# taz.de -- Rassismus am Arbeitsplatz: TÜV prüft und findet nichts

> Ein Mitarbeiter klagt in Bremen gegen seine Kündigung beim TÜV und wirft
> dem Arbeitgeber Rassismus vor. Solche Fälle kommen oft nicht zur Anklage.
Bremen taz | Die Verhandlung vor dem Arbeitsgericht Bremen endete schnell.
Nach 20 Minuten war sie schon wieder vorbei – ohne Einigung. Der TÜV Nord
hatte einen Mitarbeiter während der Probezeit entlassen. Dieser erhob
[1][Diskriminierungsvorwürfe] und klagte gegen seinen ehemaligen
Arbeitgeber. Bei einem Gütetermin wurde am Donnerstag darüber verhandelt.

Für Kündigungen innerhalb der Probezeit gelten juristisch sehr niedrige
Hürden. Es ist möglich, Mitarbeiter*innen grundlos zu kündigen, oder
weil man sich einfach persönlich nicht mit ihnen versteht. Wenn die
Kündigung allerdings aus diskriminierenden Gründen erfolgt, ist sie nicht
rechtens.

In diesem Fall ist der Kläger ein muslimischer Mann of Colour, der seinen
Glauben aktiv ausübt. Laut Klageschrift soll ein Vorgesetzter ihm unter
anderem gesagt haben, dass es ihm nicht gefalle, wenn der Mann im
Außendienst bete. Auch die Worte „Beim TÜV gibt es so was nicht und wird es
auch nicht geben“ im Bezug auf Gebet und Fasten sollen gefallen sein. Der
Kläger hatte die Kündigung angefochten und eine Entschädigung gefordert.

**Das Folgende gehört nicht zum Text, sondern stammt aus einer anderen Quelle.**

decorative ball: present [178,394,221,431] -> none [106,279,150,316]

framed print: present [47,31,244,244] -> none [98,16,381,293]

Der Anwalt des TÜV Nord erschien nur per Videoschalte zum Termin. Er nannte
andere Gründe für die Kündigung. Der Kläger, der beim TÜV eine
sechsmonatige Ausbildung zum Prüfingenieur absolviert hatte, habe eine
„mangelnde Leistung“ und „völlig unzureichende Fachkenntnisse“ gehabt.

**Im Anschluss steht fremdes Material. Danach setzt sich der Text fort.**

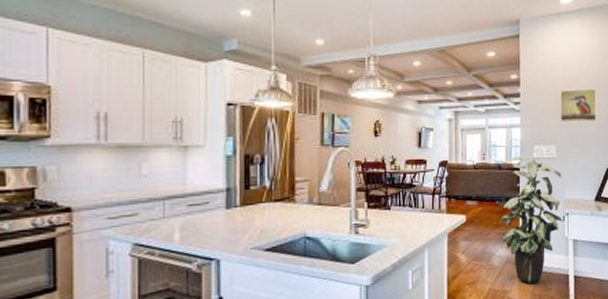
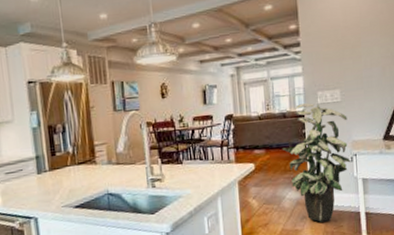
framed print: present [560,88,597,122] -> none [341,29,381,67]

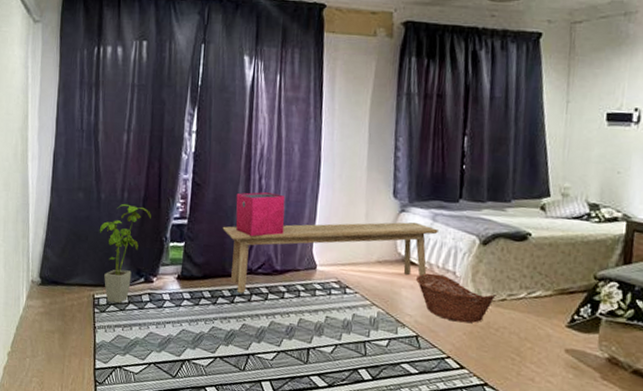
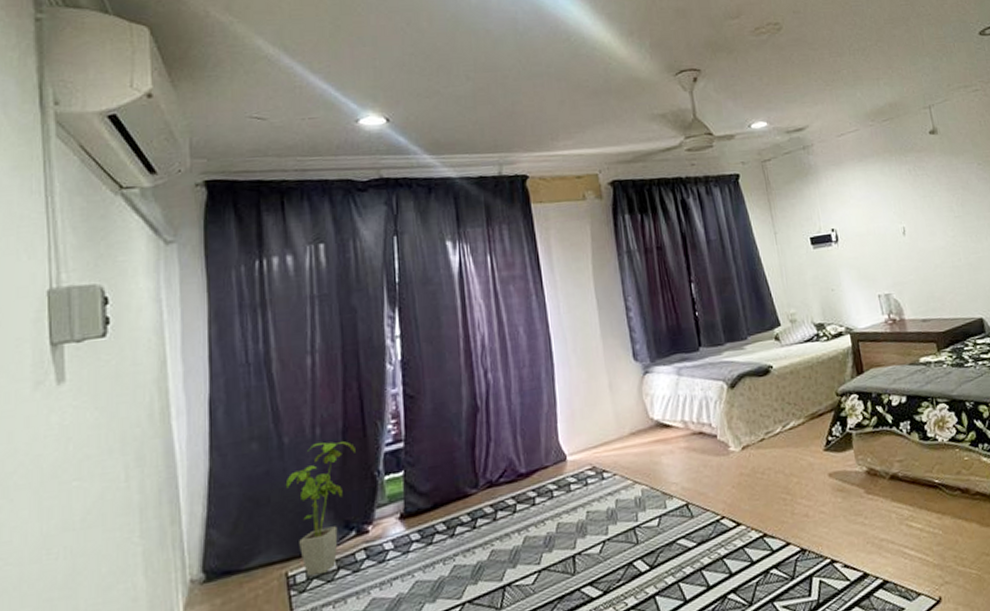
bench: present [222,222,438,293] -> none [449,381,686,514]
storage bin: present [236,192,286,237] -> none [460,385,523,443]
basket: present [416,273,496,323] -> none [674,430,755,477]

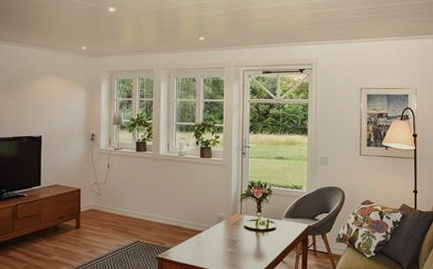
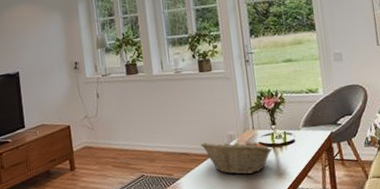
fruit basket: none [193,220,255,252] -> present [200,140,272,175]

## Das Unternehmen habe intern ermittelt

Der Klägeranwalt widersprach: Sein Mandant sei nie über die
Leistungsbeurteilung informiert worden, obwohl das in einer Ausbildung
üblich sei. Stattdessen sei der Kläger „von heute auf morgen“ freigestellt
und ihm sei danach gekündigt worden.

Zu den Diskriminierungsvorwürfen sagte der TÜV-Anwalt, der TÜV nehme diese
ernst. Das Unternehmen habe einen internen Prozess angestoßen, die
hauseigene Antidiskriminierungsbeauftragte habe verschiedene
Mitarbeiter*innen befragt, darunter auch welche mit „ähnlichem
Hintergrund“ wie der des Klägers. Ergebnis: Es liege kein Verstoß gegen das
Allgemeine Gleichbehandlungsgesetz vor.

„Wir sind froh, dass so ein Fall überhaupt zur Anklage kommt“, sagt Julia
Seekamp von der Beratungsstelle Antidiskriminierung in der Arbeitswelt
(ADA). „Oft sind solche Fälle gar nicht justiziabel, weil es keine Beweise
gibt.“ ADA berät rund 40 Menschen pro Jahr in Fällen von Diskriminierung am
Arbeitsplatz. Der häufigste Grund, aus dem Menschen zu ADA kommen,
[2][seien rassistische Erfahrungen]. „Danach folgen Diskriminierungen
aufgrund des Geschlechts und aufgrund einer Behinderung“, sagt Seekamp.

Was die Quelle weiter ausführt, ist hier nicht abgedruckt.